Niokolo-Koba National Park covers 913,000 ha of the Guinea savannah of Senegal, with significant areas of bush land and gallery forest along both banks of the upper Gambia River. The area is rich in wildlife, with over 70 species of mammal, 329 bird, 36 reptile, 20 amphibian and vast numbers of invertebrates. The lions are a special attraction, reputed to be Africa's largest; Derby's eland, an endangered species, is the world's largest antelope. Other endangered species include chimpanzees, leopards and elephants. With around 1 million hectares, Niokolo-Koba certainly has sufficient size to demonstrate the key aspects of the functioning Guinea savannah ecosystem, and to ensure the survival of the endangered species contained therein. The park is a relatively flat region, with small lines of hills reaching about 200 m, separated by wide floodplains which become inundated during the rains. The park is crossed by the River Gambia and its two tributaries, the Niokolo Koba and the Koulountou.
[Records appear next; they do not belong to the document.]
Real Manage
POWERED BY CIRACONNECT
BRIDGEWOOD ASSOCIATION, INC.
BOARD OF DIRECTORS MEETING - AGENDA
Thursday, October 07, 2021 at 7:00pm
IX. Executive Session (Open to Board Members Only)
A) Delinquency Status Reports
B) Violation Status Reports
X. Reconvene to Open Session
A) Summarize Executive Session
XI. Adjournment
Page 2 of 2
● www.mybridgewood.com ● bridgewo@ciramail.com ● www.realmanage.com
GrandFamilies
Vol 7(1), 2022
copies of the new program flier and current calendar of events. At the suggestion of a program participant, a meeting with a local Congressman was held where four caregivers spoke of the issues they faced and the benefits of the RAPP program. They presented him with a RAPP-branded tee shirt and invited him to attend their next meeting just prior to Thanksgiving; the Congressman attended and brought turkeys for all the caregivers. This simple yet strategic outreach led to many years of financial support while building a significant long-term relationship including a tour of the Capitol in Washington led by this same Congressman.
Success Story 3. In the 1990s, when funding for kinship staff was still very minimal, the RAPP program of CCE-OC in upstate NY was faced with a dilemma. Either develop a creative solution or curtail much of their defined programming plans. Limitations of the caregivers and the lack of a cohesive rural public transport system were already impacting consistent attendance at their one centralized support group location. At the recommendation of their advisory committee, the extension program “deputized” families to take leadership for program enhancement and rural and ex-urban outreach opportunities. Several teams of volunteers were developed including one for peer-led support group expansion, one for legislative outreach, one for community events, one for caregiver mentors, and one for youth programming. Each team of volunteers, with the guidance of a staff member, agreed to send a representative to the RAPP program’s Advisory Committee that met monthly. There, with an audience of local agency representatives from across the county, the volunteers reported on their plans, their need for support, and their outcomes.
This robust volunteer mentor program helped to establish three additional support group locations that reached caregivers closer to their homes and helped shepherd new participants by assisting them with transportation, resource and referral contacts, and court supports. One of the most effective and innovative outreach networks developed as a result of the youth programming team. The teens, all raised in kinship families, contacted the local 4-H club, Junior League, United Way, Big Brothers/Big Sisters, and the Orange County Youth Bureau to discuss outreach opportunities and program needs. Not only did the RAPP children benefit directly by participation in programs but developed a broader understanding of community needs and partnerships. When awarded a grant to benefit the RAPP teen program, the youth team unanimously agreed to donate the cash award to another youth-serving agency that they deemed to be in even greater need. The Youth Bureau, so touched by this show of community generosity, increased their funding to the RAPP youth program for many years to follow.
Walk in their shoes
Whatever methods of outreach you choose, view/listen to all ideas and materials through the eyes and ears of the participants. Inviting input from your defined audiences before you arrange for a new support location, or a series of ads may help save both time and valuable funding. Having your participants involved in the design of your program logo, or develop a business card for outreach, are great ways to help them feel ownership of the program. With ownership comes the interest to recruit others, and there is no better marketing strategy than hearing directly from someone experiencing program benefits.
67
Vegetation varies from a southern Sudanian type to Guinean with savannah predominant, more luxuriant vegetation along the course of the rivers and a varying cover of trees and bushes. This vegetation changes its character according to topography and soils. In the valleys and plains there are vast areas of Vetiveria and herbaceous savannahs. Seasonally flooded grassland is typically composed of Paspalum arbiculare and Echinochloa . Dry forest is made up of Sudanian species. There are also areas of bamboo. In ravines and gallery forests species indicative of a south Guinean climate are present, with lianes very abundant. On the edges of rivers semi-aquatic species, occur and annuals, which disappear when the water level rises, are found in the periodically flooded sands. Ponds are bordered by either dry forests or herbaceous savannahs, depending on humidity and soil compaction. Occasionally the centre of a marsh is occupied by thick thorn bushes of Mimosa pigra . Carnivores include leopard, lion and hunting dog. There are also buffalo roan, giant eland, Guinea baboon, green and patas monkey, bay colobus, all three African crocodiles and dwarf crododile, four tortoise species, and hippopotamus which is present in all three large watercourses. The park is the last refuge in Senegal for giraffe and elephant. About 150 chimpanzees live in the gallery forest of the park and on Mont Assirik (the north-western limit of their distribution). Birds include Denham's bustard, ground hornbill, violet turaco, spur-winged goose, white-faced tree duck, martial eagle and bateleur.
Created as a Hunting Reserve in 1926, Forest Reserve in 1951 and a Fauna Reserve on 19 April 1953 and enlarged by Decrees of 1962, 1965, 1968 and 1969. Accepted as Biosphere Reserve and inscribed on the Unesco World Heritage List in 1981.